What to do:
a: In the passage on Burma's political prisoners, what does the NLM say about everyone who is imprisoned?
b: Sum up the passage on Burma's political prisoners in two sentences.
c: Write the next part of the passage on Burma's political prisoners, picking up after its final sentence.

Selected text:
------------------------------------
Now we turn to the NLM rebuttal of the USA’s claims of matters that ‘constitute a threat to international peace and security’. The NLM claims that there are no political prisoners in Burma, and that all those imprisoned have committed crimes. It now seems that being an NLD member or a Shan is a crime; for of those imprisoned, the charges have been made up and evidence fabricated to suit the regime’s continuance of a climate of fear. Can writing anti-government poetry bring about the downfall of the regime? – oh, if only it could, it would make poets of us all. The over-whelming testimonies of ex-prisoners of Burma’s prisons identify the appalling conditions of detention, and the cruelty and torture that is used to punish, torment and persecute political prisoners. Far from being ‘criminals’, many of these courageous men and women are the future of Burma, people who had been working under extremely difficult conditions to bring about a peaceful political solution to Burma’s impasse – the transfer of power to the people. The NLM also picks on DASSK who has apparently defied orders – orders placed by an illegal regime on the person elected to head the civilian government, and still the person that many people in Burma hold as an icon for democracy; and who many people outside Burma see as a symbol of freedom and non-violent defiance to a brutal regime. The charges against all of those cited by AAPPB have been fabricated by the regime, courts presided over by lackeys of the junta, judgement a foregone conclusion, and sentences passed reflecting the hatred that the junta have for any opposition to their oppressive fascist state.
------------------------------------
Data excerpts:
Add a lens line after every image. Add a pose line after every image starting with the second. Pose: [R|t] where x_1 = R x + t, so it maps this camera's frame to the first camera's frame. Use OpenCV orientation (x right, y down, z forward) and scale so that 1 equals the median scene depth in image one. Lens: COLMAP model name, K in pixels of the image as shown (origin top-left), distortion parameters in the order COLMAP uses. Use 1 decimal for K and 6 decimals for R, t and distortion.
------------------------------------
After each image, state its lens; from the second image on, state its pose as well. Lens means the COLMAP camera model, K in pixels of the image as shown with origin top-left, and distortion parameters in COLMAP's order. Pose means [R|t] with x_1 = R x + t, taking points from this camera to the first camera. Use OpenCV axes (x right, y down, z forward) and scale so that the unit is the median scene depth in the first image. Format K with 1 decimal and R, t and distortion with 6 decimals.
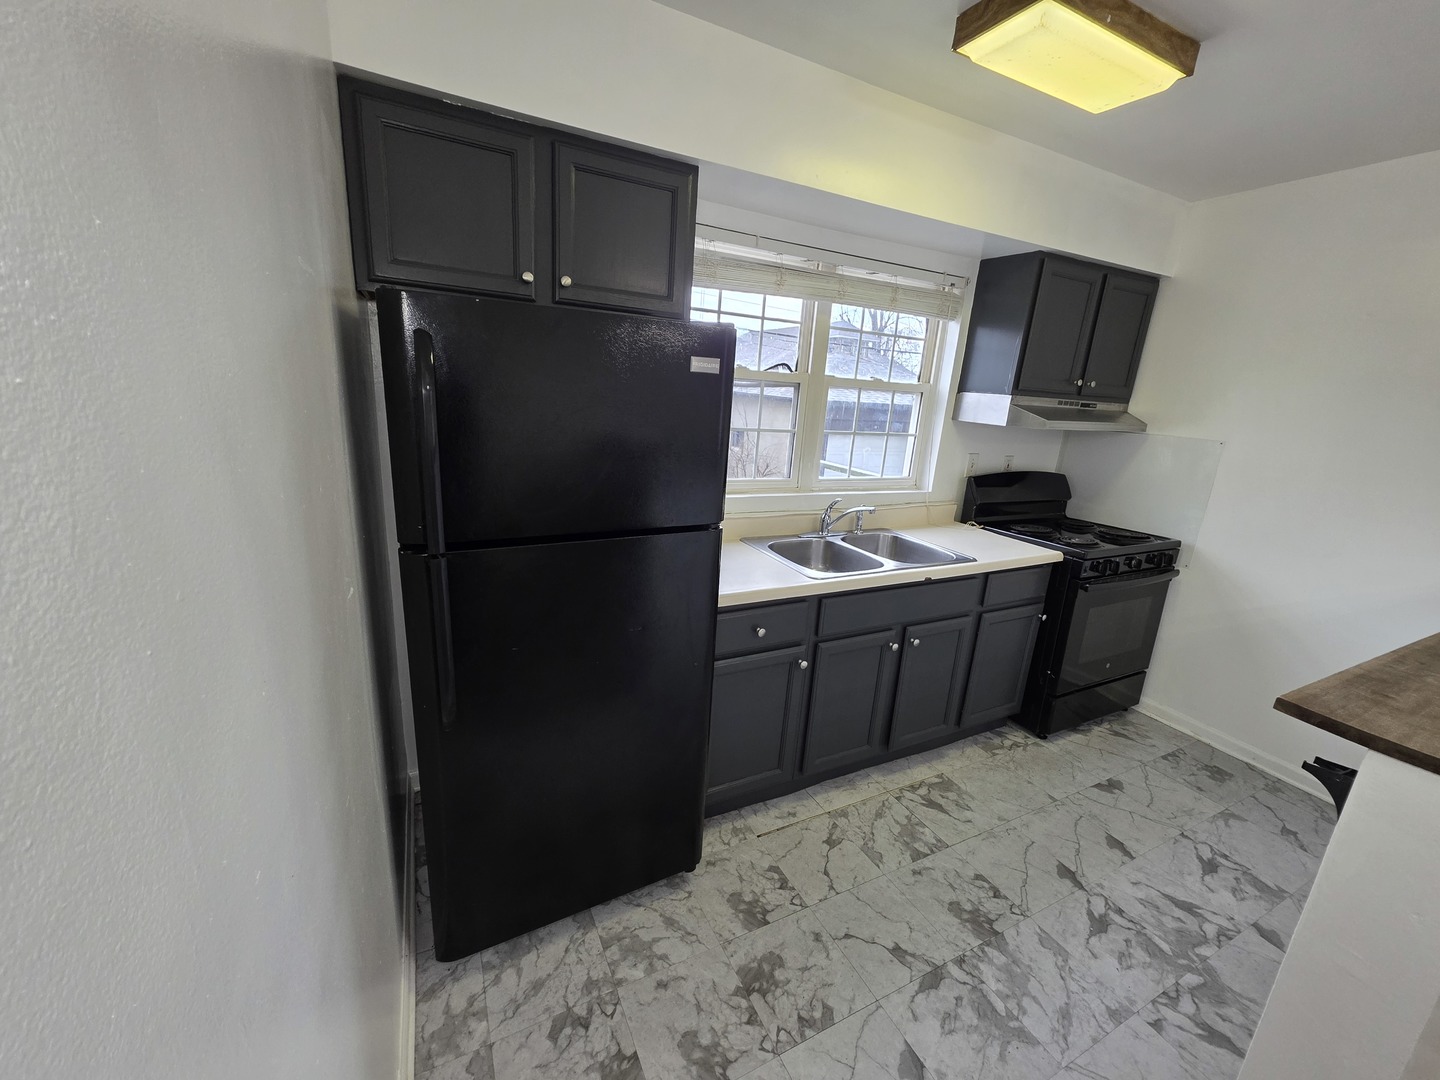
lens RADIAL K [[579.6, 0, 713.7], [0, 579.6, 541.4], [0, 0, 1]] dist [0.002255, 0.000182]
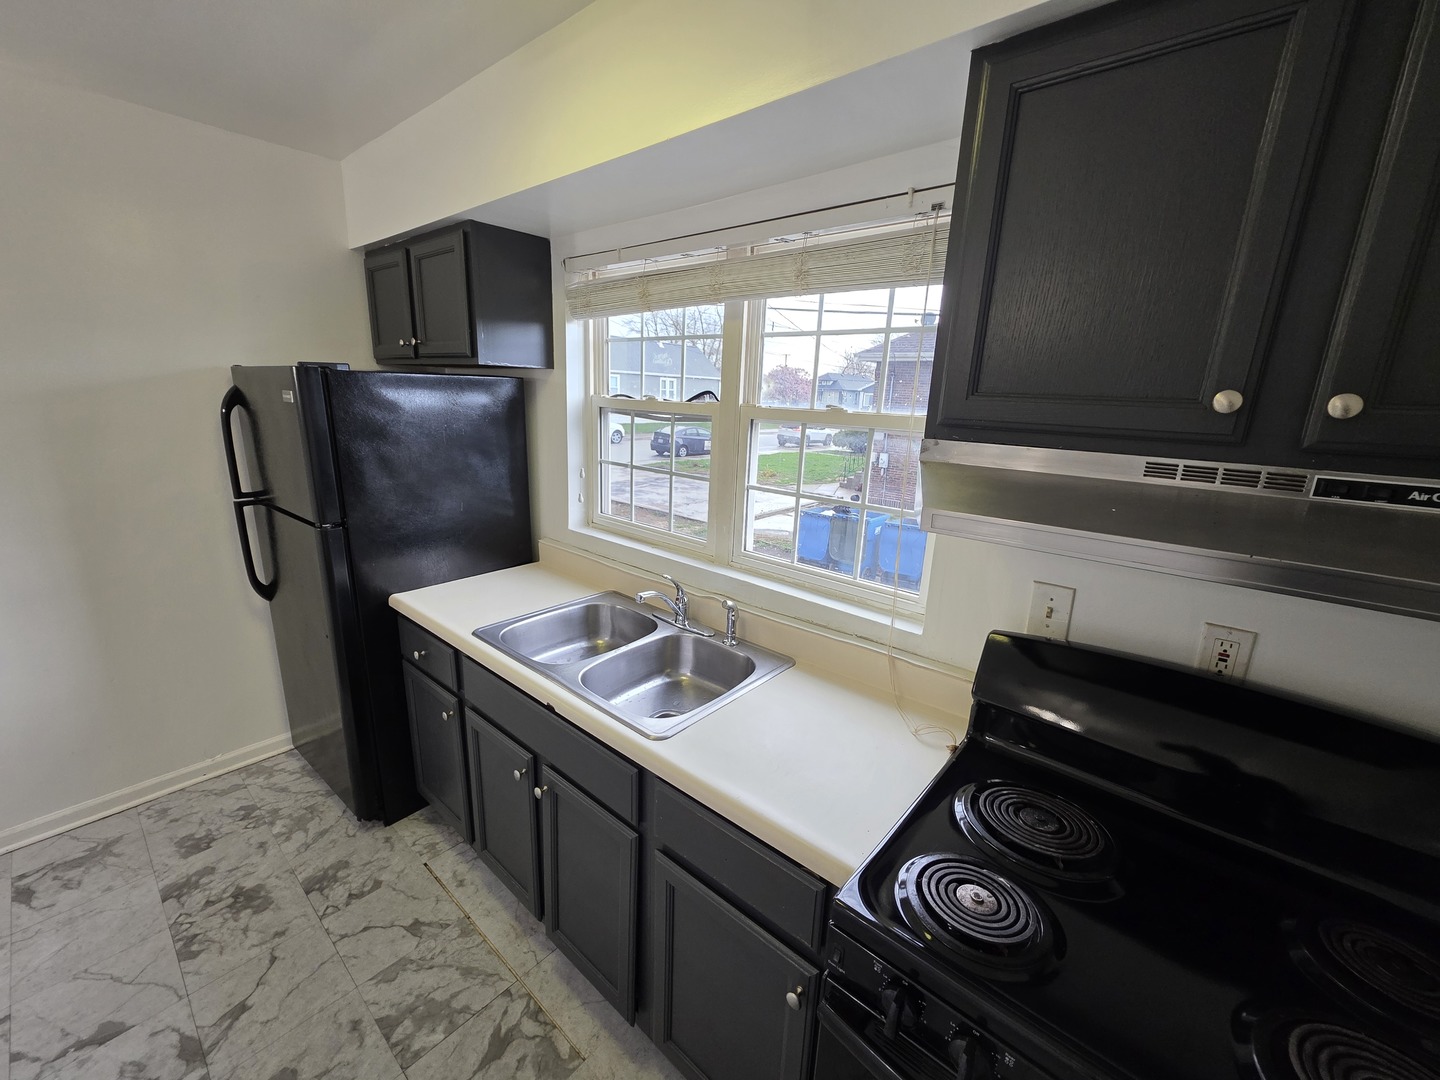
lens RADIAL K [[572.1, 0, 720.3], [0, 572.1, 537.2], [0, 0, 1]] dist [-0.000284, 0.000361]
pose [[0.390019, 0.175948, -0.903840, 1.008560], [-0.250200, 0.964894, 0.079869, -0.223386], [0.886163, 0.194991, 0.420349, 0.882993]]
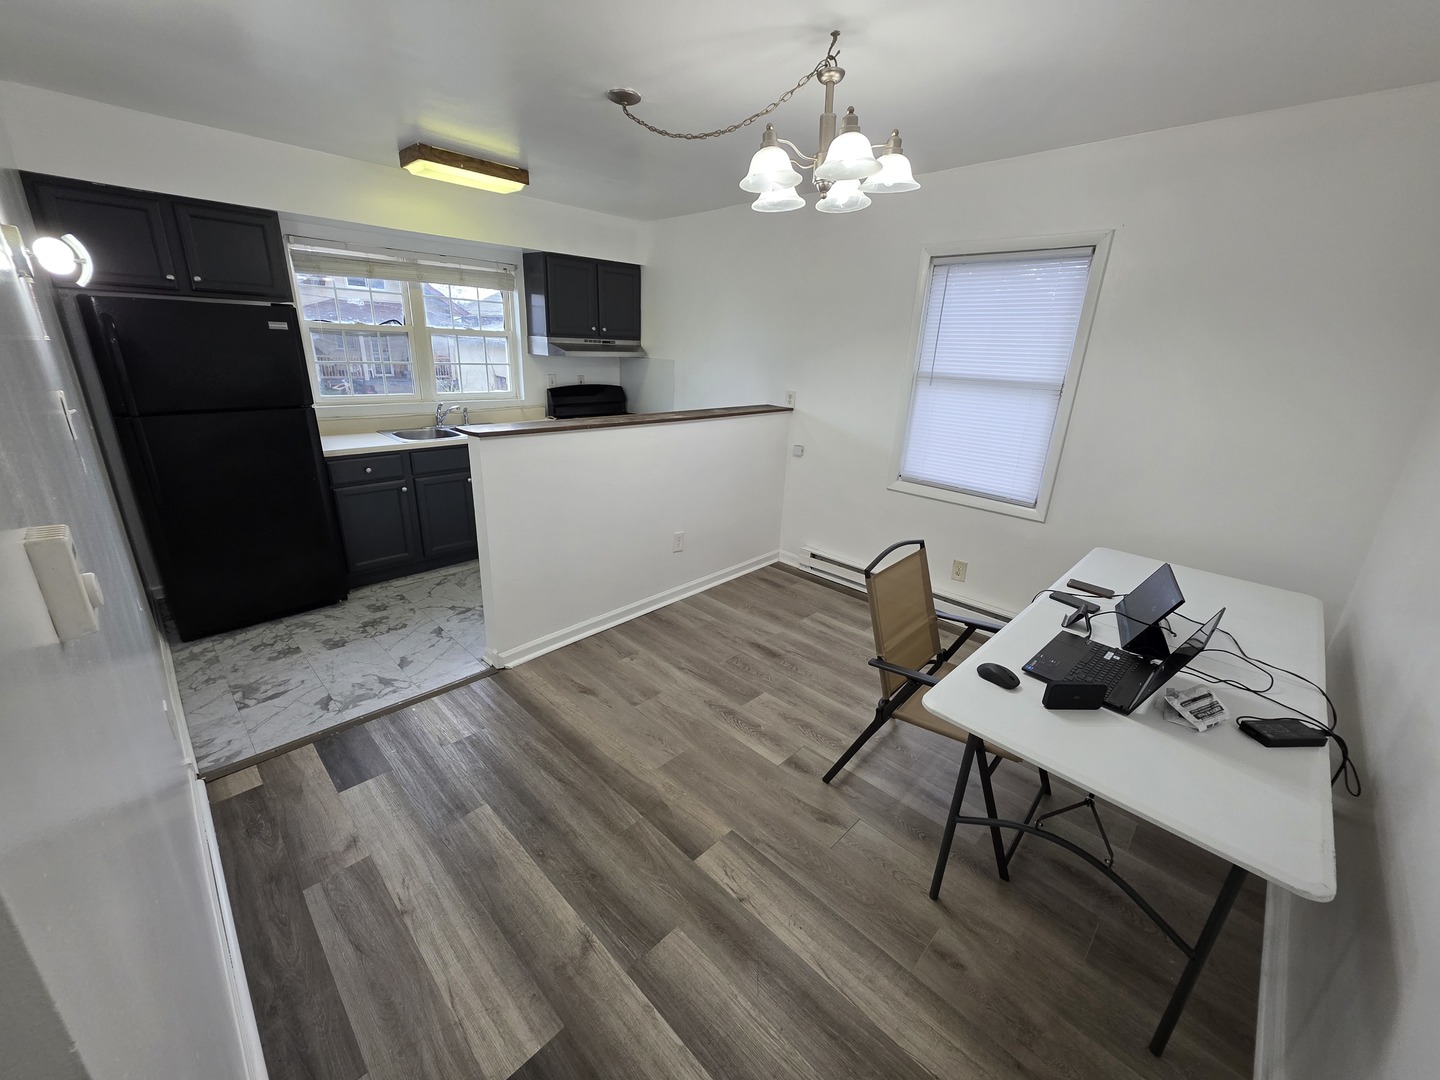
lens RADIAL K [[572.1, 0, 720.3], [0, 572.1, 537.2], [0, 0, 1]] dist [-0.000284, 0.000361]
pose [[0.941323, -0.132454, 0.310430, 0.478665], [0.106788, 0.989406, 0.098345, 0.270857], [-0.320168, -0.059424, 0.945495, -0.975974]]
------------------------------------
Activity answers:
a: The NLM says that all those imprisoned have committed crimes.

b: The passage rejects the NLM's claim that Burma has no political prisoners, saying the charges were made up and the evidence fabricated to keep a climate of fear, while ex-prisoners describe appalling conditions, cruelty and torture. It also defends DASSK against the NLM's claim that she defied orders, and says the courts are run by lackeys of the junta, with verdicts decided in advance.

c:
The NLM then claims that there are no true refugees, but only insurgents and their relatives, and illegal workers – the SPDC’s Ministry of Labour have apparently reached agreement with foreign countries to solve the problem. The truth is that there are people living on the border refugee camps who are terrified of returning to Burma, because they know that they will not be ‘resettled at native villages’; but imprisoned, tortured and killed, they took refuge from the war that has ravaged the border states when the Tatmadaw burned down their villages, mined their fields, beheaded civilians, raped women and children, and worked those left alive as slave porters and ‘comfort women’ until they could work no more. The Tatmadaw have targeted ethnic groups for annihilation, and to assimilate the lands into those who obey commands and bow their head in fear to the Tatmadaw. Refugees and those who have fled brutality to other countries often find themselves with little in the way of support and turn to working for a pittance for unscrupulous employers – illegal maybe, but profitable for some certainly. With approaching a million persons internally displaced or in refugee camps on the borders of Burma, thus is a humanitarian crisis that needs a caring response from the international community – not more pseudo-political slogans and nonsense from the NLM about national races and border areas development. The solution will not dissolve until the SPDC have stopped killing the people of Burma and carrying out a program of genocide on ethnic people in the border areas.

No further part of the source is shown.